Go through the data below and retype all of it exactly.

MATERIAL SUPPLIED:
..........

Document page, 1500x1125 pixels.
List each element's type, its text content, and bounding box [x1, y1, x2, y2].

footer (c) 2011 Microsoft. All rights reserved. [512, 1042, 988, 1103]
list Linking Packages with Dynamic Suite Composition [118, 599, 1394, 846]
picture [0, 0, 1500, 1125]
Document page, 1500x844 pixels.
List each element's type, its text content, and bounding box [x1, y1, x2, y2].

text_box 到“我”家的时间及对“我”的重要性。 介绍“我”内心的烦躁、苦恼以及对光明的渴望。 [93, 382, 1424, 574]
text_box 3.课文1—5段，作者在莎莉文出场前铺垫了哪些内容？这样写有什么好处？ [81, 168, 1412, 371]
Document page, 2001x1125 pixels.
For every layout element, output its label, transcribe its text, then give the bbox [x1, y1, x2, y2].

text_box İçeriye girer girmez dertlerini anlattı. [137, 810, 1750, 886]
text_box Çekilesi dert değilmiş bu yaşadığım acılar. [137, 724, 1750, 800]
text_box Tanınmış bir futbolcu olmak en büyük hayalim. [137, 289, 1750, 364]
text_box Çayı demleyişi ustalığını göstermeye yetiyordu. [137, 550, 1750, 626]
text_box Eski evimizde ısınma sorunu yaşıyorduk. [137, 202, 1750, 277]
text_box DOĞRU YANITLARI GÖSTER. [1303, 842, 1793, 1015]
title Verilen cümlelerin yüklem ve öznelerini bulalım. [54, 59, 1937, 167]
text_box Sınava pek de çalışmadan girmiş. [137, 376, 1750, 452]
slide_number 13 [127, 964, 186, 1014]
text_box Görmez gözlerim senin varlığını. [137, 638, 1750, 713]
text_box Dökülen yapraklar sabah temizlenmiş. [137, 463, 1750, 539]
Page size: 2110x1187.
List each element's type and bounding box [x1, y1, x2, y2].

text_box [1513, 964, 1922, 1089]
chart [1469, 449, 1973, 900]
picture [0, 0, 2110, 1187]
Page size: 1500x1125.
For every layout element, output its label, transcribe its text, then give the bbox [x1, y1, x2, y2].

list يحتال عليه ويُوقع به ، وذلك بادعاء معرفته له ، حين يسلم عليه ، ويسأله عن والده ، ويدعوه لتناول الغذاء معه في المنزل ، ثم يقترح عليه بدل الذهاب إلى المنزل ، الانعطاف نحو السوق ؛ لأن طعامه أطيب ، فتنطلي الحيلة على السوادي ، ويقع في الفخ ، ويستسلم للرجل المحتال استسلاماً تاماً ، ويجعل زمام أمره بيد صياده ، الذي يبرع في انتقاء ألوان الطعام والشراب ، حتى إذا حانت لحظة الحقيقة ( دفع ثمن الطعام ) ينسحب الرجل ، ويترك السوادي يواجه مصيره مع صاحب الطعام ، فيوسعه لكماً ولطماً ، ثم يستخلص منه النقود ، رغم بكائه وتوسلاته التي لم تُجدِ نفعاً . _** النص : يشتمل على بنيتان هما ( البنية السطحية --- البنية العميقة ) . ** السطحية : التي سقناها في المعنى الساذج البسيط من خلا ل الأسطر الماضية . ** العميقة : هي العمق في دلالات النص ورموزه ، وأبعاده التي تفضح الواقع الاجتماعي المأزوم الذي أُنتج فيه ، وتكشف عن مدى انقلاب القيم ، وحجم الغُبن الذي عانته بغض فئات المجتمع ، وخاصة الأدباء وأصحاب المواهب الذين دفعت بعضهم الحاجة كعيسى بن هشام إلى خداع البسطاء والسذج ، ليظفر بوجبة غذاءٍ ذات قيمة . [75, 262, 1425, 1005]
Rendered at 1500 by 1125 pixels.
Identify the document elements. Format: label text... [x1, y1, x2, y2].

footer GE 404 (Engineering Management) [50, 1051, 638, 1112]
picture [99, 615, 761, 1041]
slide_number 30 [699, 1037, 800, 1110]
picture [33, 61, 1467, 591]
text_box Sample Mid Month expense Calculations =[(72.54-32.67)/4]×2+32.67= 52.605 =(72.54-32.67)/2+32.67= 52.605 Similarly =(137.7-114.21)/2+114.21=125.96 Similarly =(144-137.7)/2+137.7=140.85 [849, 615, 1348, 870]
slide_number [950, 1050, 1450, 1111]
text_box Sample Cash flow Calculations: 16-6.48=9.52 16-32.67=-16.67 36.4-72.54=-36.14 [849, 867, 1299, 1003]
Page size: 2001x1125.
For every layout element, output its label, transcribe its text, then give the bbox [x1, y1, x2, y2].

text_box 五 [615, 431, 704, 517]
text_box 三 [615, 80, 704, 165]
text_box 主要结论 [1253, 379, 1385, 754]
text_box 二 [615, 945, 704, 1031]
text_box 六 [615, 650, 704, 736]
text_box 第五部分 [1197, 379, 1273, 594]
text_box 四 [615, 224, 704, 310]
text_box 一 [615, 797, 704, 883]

..........

OUTPUT OF THE EXERCISE:
Document page, 1500x1125 pixels.
List each element's type, its text content, and bounding box [x1, y1, x2, y2].

footer (c) 2011 Microsoft. All rights reserved. [512, 1042, 988, 1103]
list Linking Packages with Dynamic Suite Composition [118, 599, 1394, 846]
picture [0, 0, 1500, 1125]
Document page, 1500x844 pixels.
List each element's type, its text content, and bounding box [x1, y1, x2, y2].

text_box 到“我”家的时间及对“我”的重要性。 介绍“我”内心的烦躁、苦恼以及对光明的渴望。 [93, 382, 1424, 574]
text_box 3.课文1—5段，作者在莎莉文出场前铺垫了哪些内容？这样写有什么好处？ [81, 168, 1412, 371]
Document page, 2001x1125 pixels.
For every layout element, output its label, transcribe its text, then give the bbox [x1, y1, x2, y2].

text_box İçeriye girer girmez dertlerini anlattı. [137, 810, 1750, 886]
text_box Çekilesi dert değilmiş bu yaşadığım acılar. [137, 724, 1750, 800]
text_box Tanınmış bir futbolcu olmak en büyük hayalim. [137, 289, 1750, 364]
text_box Çayı demleyişi ustalığını göstermeye yetiyordu. [137, 550, 1750, 626]
text_box Eski evimizde ısınma sorunu yaşıyorduk. [137, 202, 1750, 277]
text_box DOĞRU YANITLARI GÖSTER. [1303, 842, 1793, 1015]
title Verilen cümlelerin yüklem ve öznelerini bulalım. [54, 59, 1937, 167]
text_box Sınava pek de çalışmadan girmiş. [137, 376, 1750, 452]
slide_number 13 [127, 964, 186, 1014]
text_box Görmez gözlerim senin varlığını. [137, 638, 1750, 713]
text_box Dökülen yapraklar sabah temizlenmiş. [137, 463, 1750, 539]
Page size: 2110x1187.
List each element's type and bounding box [x1, y1, x2, y2].

text_box [1513, 964, 1922, 1089]
chart [1469, 449, 1973, 900]
picture [0, 0, 2110, 1187]
Page size: 1500x1125.
For every layout element, output its label, transcribe its text, then give the bbox [x1, y1, x2, y2].

list يحتال عليه ويُوقع به ، وذلك بادعاء معرفته له ، حين يسلم عليه ، ويسأله عن والده ، ويدعوه لتناول الغذاء معه في المنزل ، ثم يقترح عليه بدل الذهاب إلى المنزل ، الانعطاف نحو السوق ؛ لأن طعامه أطيب ، فتنطلي الحيلة على السوادي ، ويقع في الفخ ، ويستسلم للرجل المحتال استسلاماً تاماً ، ويجعل زمام أمره بيد صياده ، الذي يبرع في انتقاء ألوان الطعام والشراب ، حتى إذا حانت لحظة الحقيقة ( دفع ثمن الطعام ) ينسحب الرجل ، ويترك السوادي يواجه مصيره مع صاحب الطعام ، فيوسعه لكماً ولطماً ، ثم يستخلص منه النقود ، رغم بكائه وتوسلاته التي لم تُجدِ نفعاً . _** النص : يشتمل على بنيتان هما ( البنية السطحية --- البنية العميقة ) . ** السطحية : التي سقناها في المعنى الساذج البسيط من خلا ل الأسطر الماضية . ** العميقة : هي العمق في دلالات النص ورموزه ، وأبعاده التي تفضح الواقع الاجتماعي المأزوم الذي أُنتج فيه ، وتكشف عن مدى انقلاب القيم ، وحجم الغُبن الذي عانته بغض فئات المجتمع ، وخاصة الأدباء وأصحاب المواهب الذين دفعت بعضهم الحاجة كعيسى بن هشام إلى خداع البسطاء والسذج ، ليظفر بوجبة غذاءٍ ذات قيمة . [75, 262, 1425, 1005]
Rendered at 1500 by 1125 pixels.
Identify the document elements. Format: label text... [x1, y1, x2, y2].

footer GE 404 (Engineering Management) [50, 1051, 638, 1112]
picture [99, 615, 761, 1041]
slide_number 30 [699, 1037, 800, 1110]
picture [33, 61, 1467, 591]
text_box Sample Mid Month expense Calculations =[(72.54-32.67)/4]×2+32.67= 52.605 =(72.54-32.67)/2+32.67= 52.605 Similarly =(137.7-114.21)/2+114.21=125.96 Similarly =(144-137.7)/2+137.7=140.85 [849, 615, 1348, 870]
slide_number [950, 1050, 1450, 1111]
text_box Sample Cash flow Calculations: 16-6.48=9.52 16-32.67=-16.67 36.4-72.54=-36.14 [849, 867, 1299, 1003]
Page size: 2001x1125.
For every layout element, output its label, transcribe its text, then give the bbox [x1, y1, x2, y2].

text_box 五 [615, 431, 704, 517]
text_box 三 [615, 80, 704, 165]
text_box 主要结论 [1253, 379, 1385, 754]
text_box 二 [615, 945, 704, 1031]
text_box 六 [615, 650, 704, 736]
text_box 第五部分 [1197, 379, 1273, 594]
text_box 四 [615, 224, 704, 310]
text_box 一 [615, 797, 704, 883]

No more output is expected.